9.8 Structs and Ownership

Ownership rules apply consistently to structs and their fields.

9.8.1 Owned Fields

Structs typically own their fields. When the struct goes out of scope, it drops its owned fields, freeing resources (like the memory held by a String).

struct DataContainer {
    id: u32,      // Copy type
    data: String, // Owned, non-Copy type
}

fn main() {
    {
        let container = DataContainer {
            id: 1,
            data: String::from("Owned data"),
        };
        println!("Container created with id: {}", container.id);
    } // `container` goes out of scope. `container.data` (the String) is dropped.
    println!("Container dropped.");
}

Assignment of structs follows ownership rules: if the struct type implements Copy, assignment copies the bits. If not, assignment moves ownership.

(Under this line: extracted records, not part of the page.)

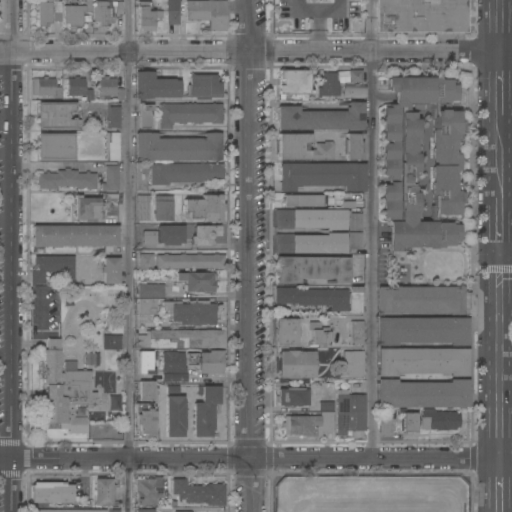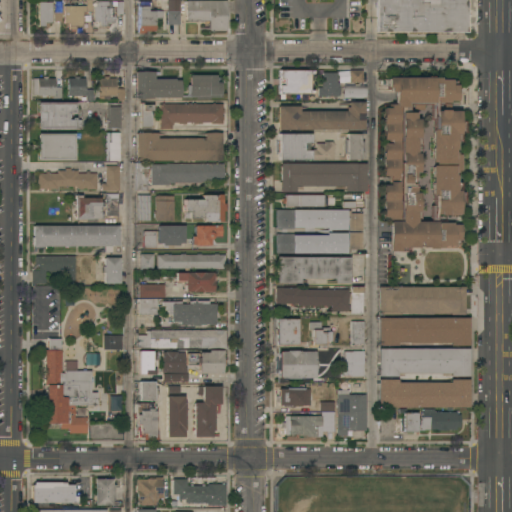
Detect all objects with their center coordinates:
road: (334, 1)
building: (119, 8)
building: (57, 11)
building: (102, 11)
building: (171, 11)
building: (75, 12)
building: (172, 12)
building: (205, 12)
building: (206, 12)
building: (44, 13)
building: (44, 13)
building: (103, 13)
building: (56, 15)
building: (72, 15)
building: (420, 15)
building: (145, 16)
building: (421, 16)
building: (146, 18)
road: (502, 27)
road: (316, 39)
road: (251, 51)
building: (354, 75)
building: (355, 75)
building: (293, 81)
building: (293, 81)
road: (502, 82)
building: (327, 84)
building: (328, 84)
building: (43, 85)
building: (202, 85)
building: (74, 86)
building: (105, 86)
building: (154, 86)
building: (154, 86)
building: (202, 86)
building: (44, 87)
building: (77, 87)
building: (105, 87)
building: (353, 90)
building: (120, 94)
building: (409, 109)
building: (187, 113)
building: (188, 113)
building: (55, 115)
building: (56, 115)
building: (112, 115)
building: (145, 115)
building: (112, 116)
building: (320, 117)
building: (320, 118)
road: (502, 138)
building: (111, 145)
building: (55, 146)
building: (55, 146)
building: (111, 146)
building: (352, 146)
building: (352, 146)
building: (174, 147)
building: (176, 147)
building: (301, 147)
building: (302, 147)
building: (420, 163)
building: (444, 163)
building: (185, 172)
building: (185, 172)
building: (321, 175)
building: (322, 175)
building: (139, 176)
building: (140, 176)
building: (110, 177)
building: (110, 178)
building: (64, 179)
building: (66, 179)
building: (388, 199)
building: (290, 200)
building: (291, 200)
building: (310, 201)
building: (415, 201)
building: (110, 203)
building: (86, 207)
building: (87, 207)
building: (142, 207)
building: (142, 207)
building: (162, 207)
building: (163, 207)
building: (203, 207)
building: (204, 207)
road: (501, 211)
building: (309, 218)
building: (317, 218)
road: (373, 229)
building: (353, 230)
building: (204, 233)
building: (169, 234)
building: (170, 234)
building: (205, 234)
building: (74, 235)
building: (75, 235)
building: (148, 238)
building: (148, 238)
building: (281, 243)
building: (317, 243)
building: (318, 243)
road: (252, 255)
road: (506, 255)
road: (9, 256)
road: (130, 256)
building: (145, 260)
building: (189, 260)
building: (146, 261)
building: (188, 261)
building: (51, 267)
building: (52, 267)
building: (311, 268)
building: (311, 268)
building: (110, 269)
building: (110, 270)
building: (196, 280)
building: (195, 281)
building: (149, 290)
building: (151, 290)
building: (311, 297)
building: (312, 297)
building: (355, 299)
building: (355, 299)
building: (418, 299)
building: (419, 299)
building: (146, 305)
building: (146, 305)
building: (190, 312)
building: (192, 313)
building: (421, 330)
building: (422, 330)
building: (285, 331)
building: (286, 331)
building: (355, 332)
building: (356, 333)
building: (318, 334)
building: (319, 336)
building: (181, 338)
building: (181, 338)
building: (110, 341)
building: (111, 341)
road: (501, 357)
building: (92, 359)
building: (421, 360)
building: (144, 361)
building: (144, 361)
building: (172, 361)
building: (209, 361)
building: (210, 361)
building: (422, 361)
building: (172, 362)
building: (352, 363)
building: (353, 363)
building: (295, 364)
building: (295, 364)
building: (173, 376)
building: (174, 378)
building: (64, 389)
building: (145, 390)
building: (145, 390)
building: (64, 391)
building: (422, 393)
building: (422, 393)
building: (292, 396)
building: (296, 396)
building: (113, 402)
building: (325, 405)
building: (204, 410)
building: (204, 411)
building: (349, 411)
building: (349, 412)
building: (173, 415)
building: (174, 415)
building: (438, 419)
building: (438, 419)
building: (144, 420)
building: (408, 421)
building: (409, 421)
building: (309, 422)
building: (143, 424)
building: (308, 424)
road: (251, 458)
road: (502, 485)
building: (147, 489)
building: (148, 489)
road: (28, 491)
building: (102, 491)
building: (103, 491)
building: (196, 491)
building: (51, 492)
building: (52, 492)
building: (198, 492)
building: (61, 510)
building: (70, 510)
building: (113, 510)
building: (113, 510)
building: (143, 510)
building: (144, 510)
building: (181, 511)
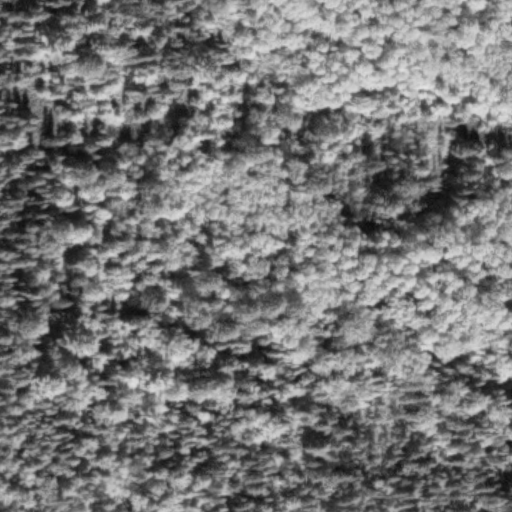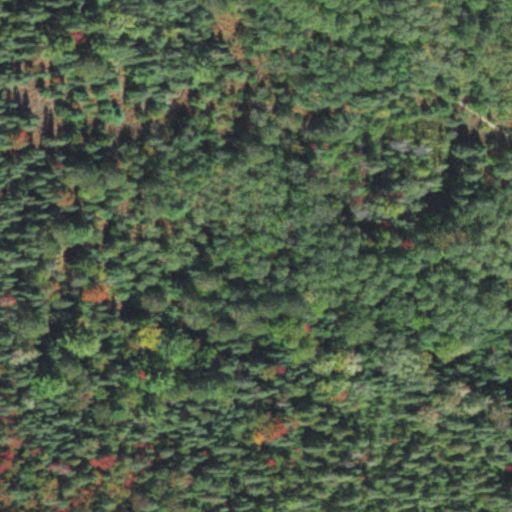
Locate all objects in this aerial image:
road: (406, 70)
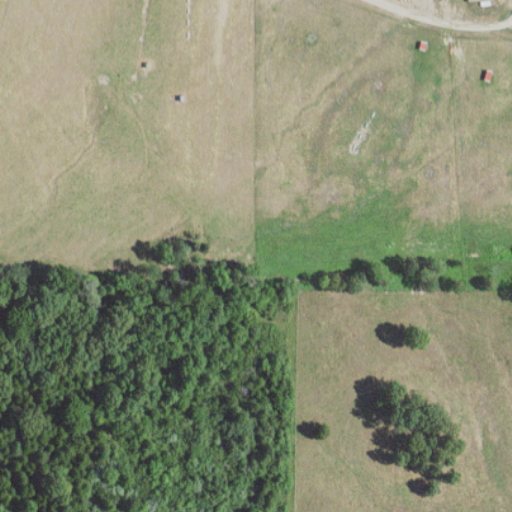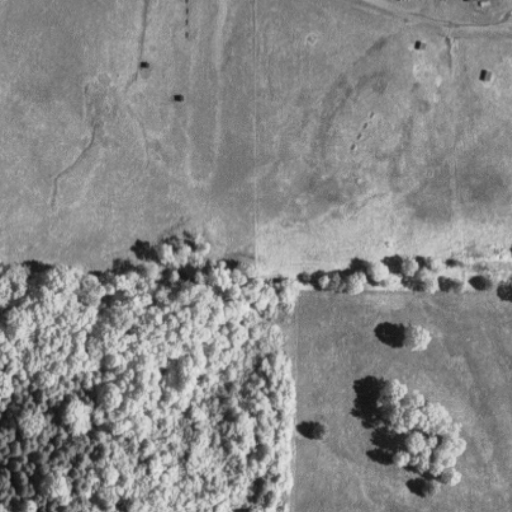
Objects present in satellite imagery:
road: (442, 23)
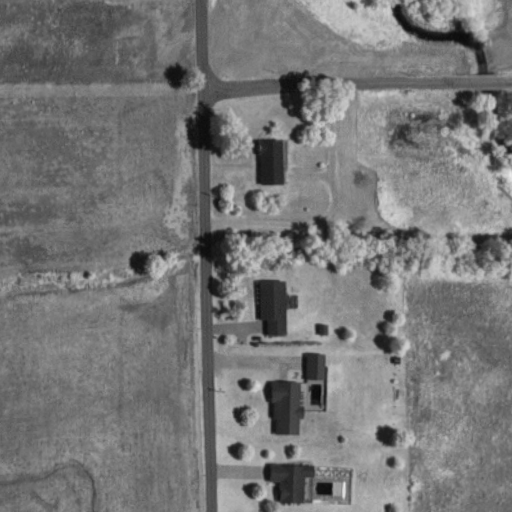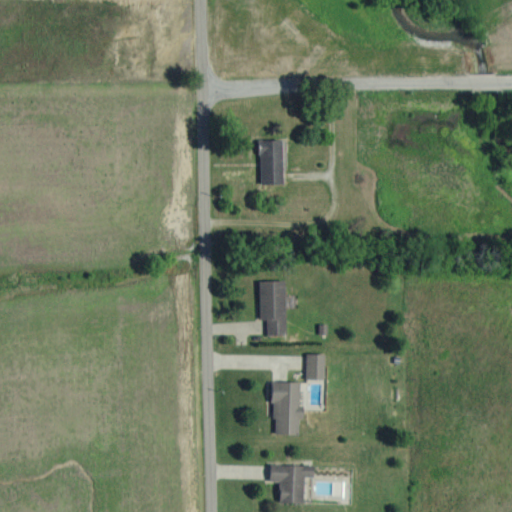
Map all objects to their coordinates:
road: (506, 82)
road: (484, 83)
road: (336, 84)
building: (273, 161)
road: (292, 222)
road: (205, 255)
building: (275, 305)
building: (316, 365)
building: (288, 406)
building: (293, 480)
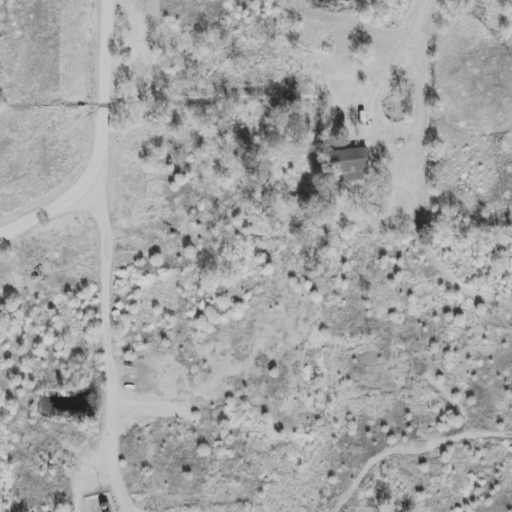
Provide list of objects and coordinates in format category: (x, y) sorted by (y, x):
road: (109, 91)
road: (379, 125)
building: (349, 165)
road: (55, 209)
road: (108, 320)
road: (468, 441)
building: (389, 510)
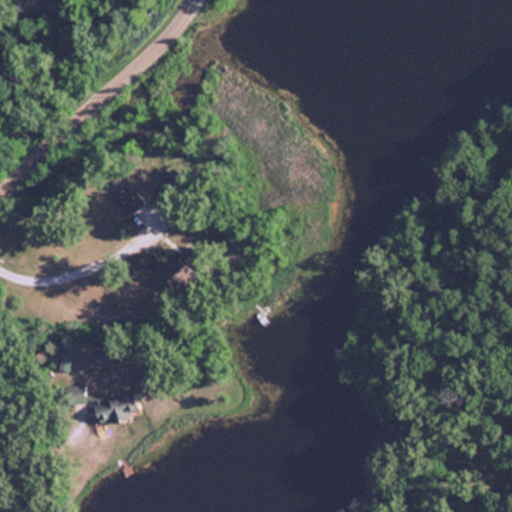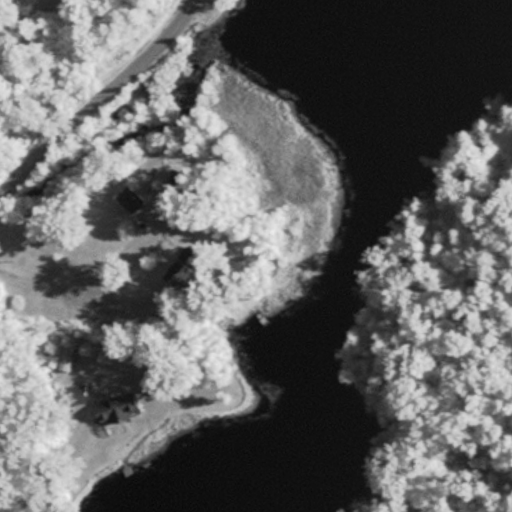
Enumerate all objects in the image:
road: (97, 93)
building: (176, 181)
building: (130, 198)
building: (185, 276)
building: (105, 403)
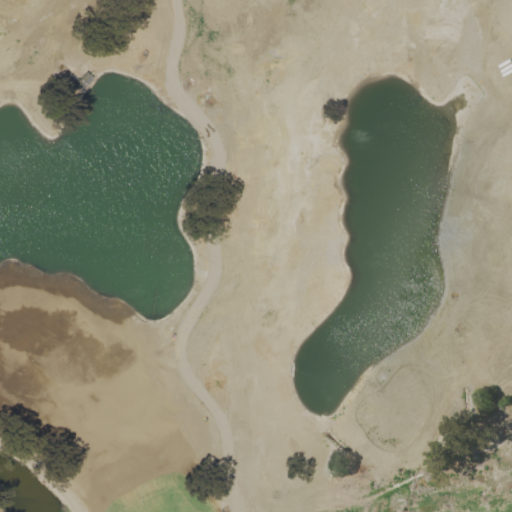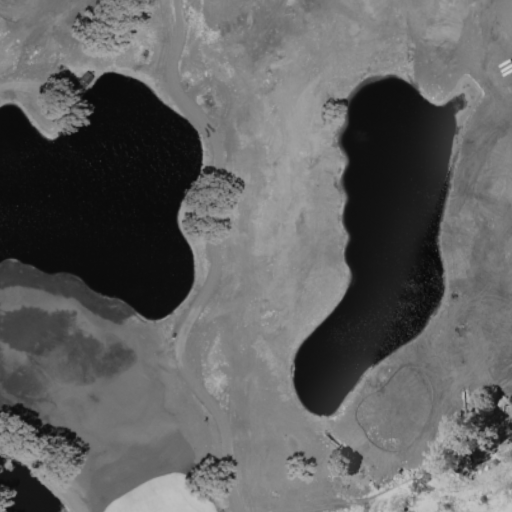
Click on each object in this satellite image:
road: (48, 54)
road: (165, 92)
road: (207, 146)
park: (255, 255)
road: (164, 340)
road: (339, 358)
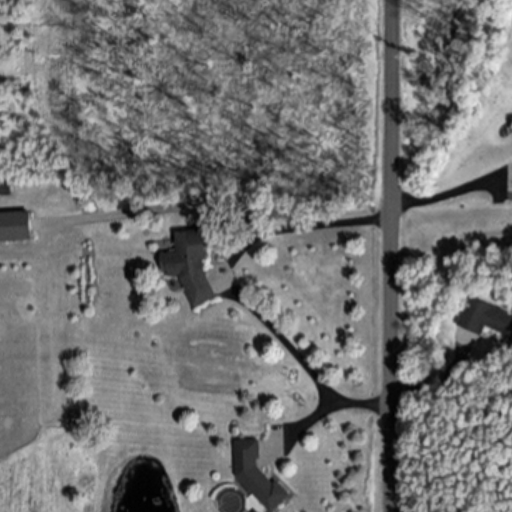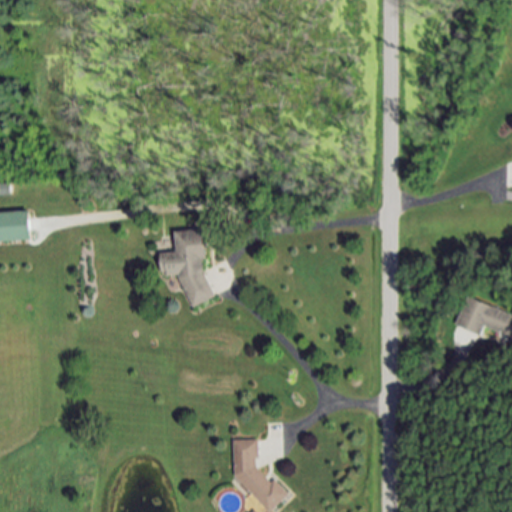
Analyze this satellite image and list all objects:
building: (16, 227)
building: (15, 229)
road: (283, 231)
road: (388, 255)
building: (191, 265)
building: (190, 267)
building: (485, 318)
building: (485, 319)
crop: (16, 359)
road: (304, 367)
road: (442, 379)
road: (313, 417)
building: (257, 475)
building: (258, 475)
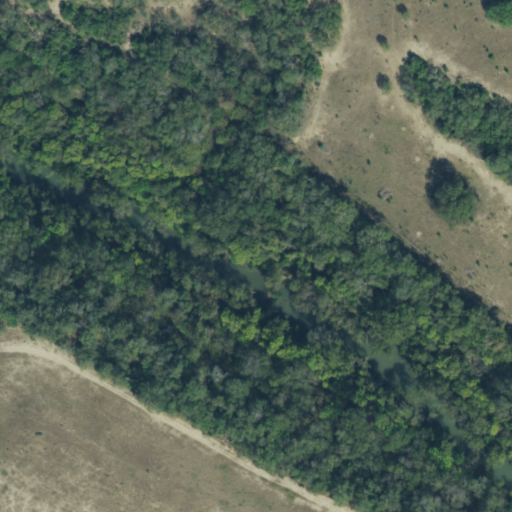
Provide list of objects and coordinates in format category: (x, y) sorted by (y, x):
river: (275, 300)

9.8.2 Fields Containing References (Borrowing)

Structs can hold references, borrowing data owned elsewhere. Lifetime annotations ('a) are required to ensure references don’t outlive the data they point to.

// `'a` ensures references inside PersonView live at least as long as PersonView.
struct PersonView<'a> {
    name: &'a str, // Borrows a string slice
    age: &'a u8,   // Borrows a reference to a u8
}

fn main() {
    let name_data = String::from("Alice");
    let age_data: u8 = 30;
    let person_view: PersonView;

    { // Inner scope
        person_view = PersonView {
            name: &name_data, // Borrow name_data
            age: &age_data,   // Borrow age_data
        };
        // Valid because name_data and age_data outlive person_view within this scope
        println!("View: Name = {}, Age = {}", person_view.name, *person_view.age);
    } // `person_view` goes out of scope here. Borrows end.

    println!("Original name: {}, Original age: {}", name_data, age_data);
}

Lifetimes prevent dangling pointers, a major safety feature compared to manual pointer management in C.